What is required:
Each record below must come back exactly as written; its pictures must not.
**** Extracted material ****
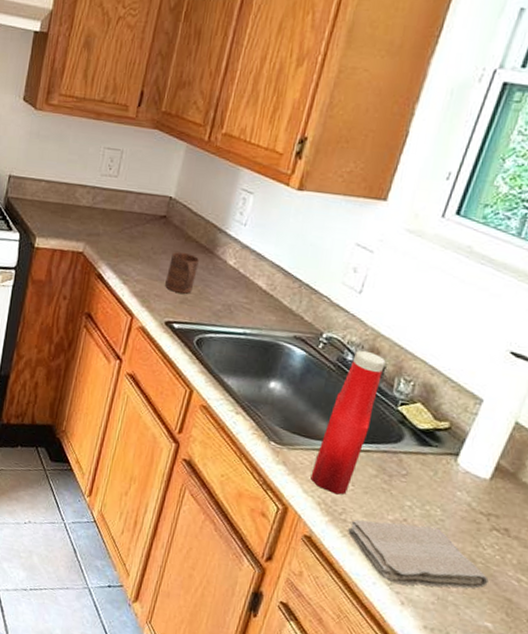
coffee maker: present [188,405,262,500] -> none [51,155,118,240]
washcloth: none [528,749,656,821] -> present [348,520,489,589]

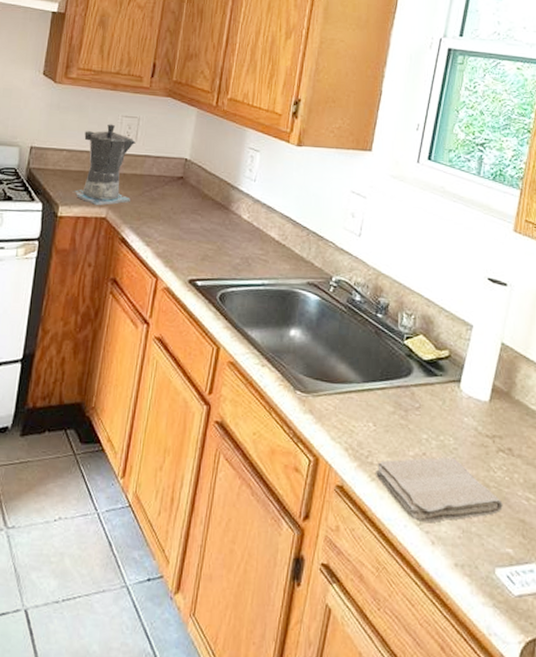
coffee maker: none [51,155,118,240] -> present [73,124,136,206]
cup: present [165,251,199,294] -> none [186,210,216,251]
ketchup bottle: present [310,350,386,495] -> none [336,289,388,437]

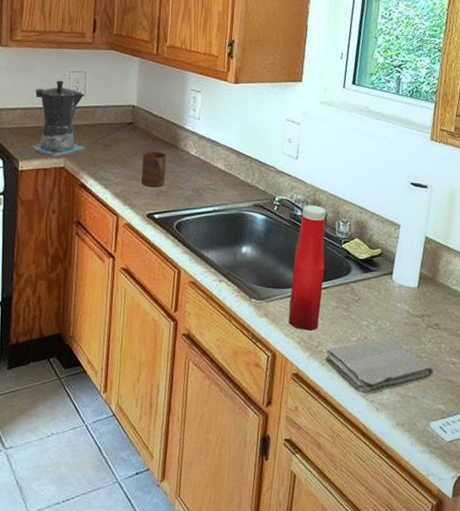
cup: none [186,210,216,251] -> present [141,151,167,187]
ketchup bottle: none [336,289,388,437] -> present [288,204,326,331]

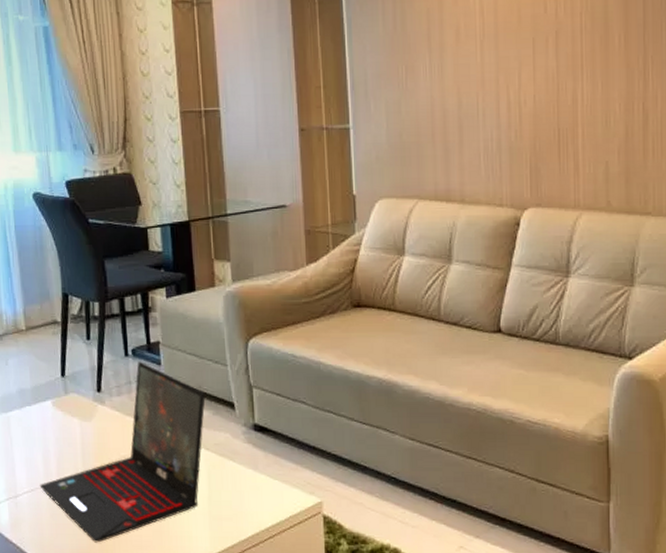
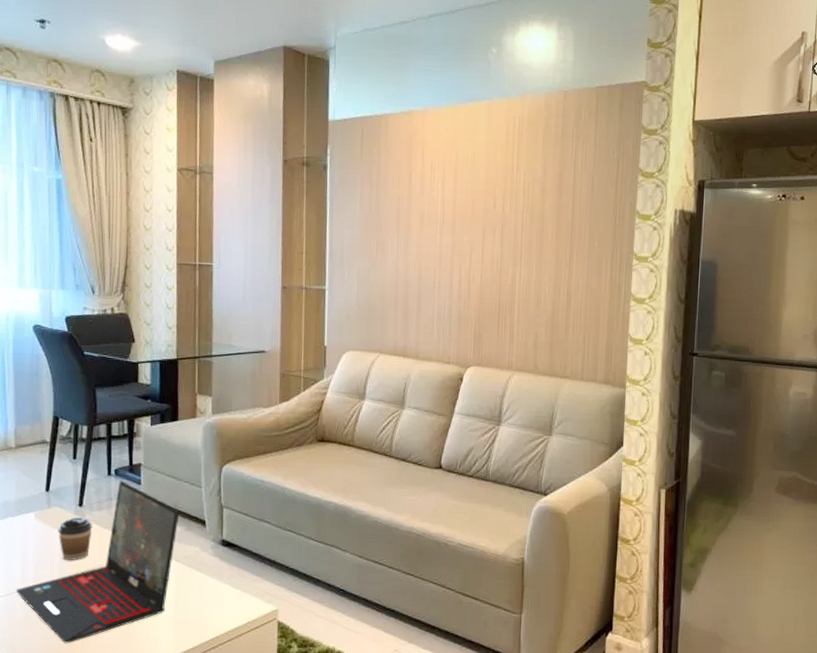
coffee cup: none [77,404,114,451] -> present [58,517,93,560]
****
Exercise solution:
coffee maker: present [188,405,262,500] -> none [51,155,118,240]
washcloth: none [528,749,656,821] -> present [348,520,489,589]

coffee maker: none [51,155,118,240] -> present [73,124,136,206]
cup: present [165,251,199,294] -> none [186,210,216,251]
ketchup bottle: present [310,350,386,495] -> none [336,289,388,437]

cup: none [186,210,216,251] -> present [141,151,167,187]
ketchup bottle: none [336,289,388,437] -> present [288,204,326,331]

coffee cup: none [77,404,114,451] -> present [58,517,93,560]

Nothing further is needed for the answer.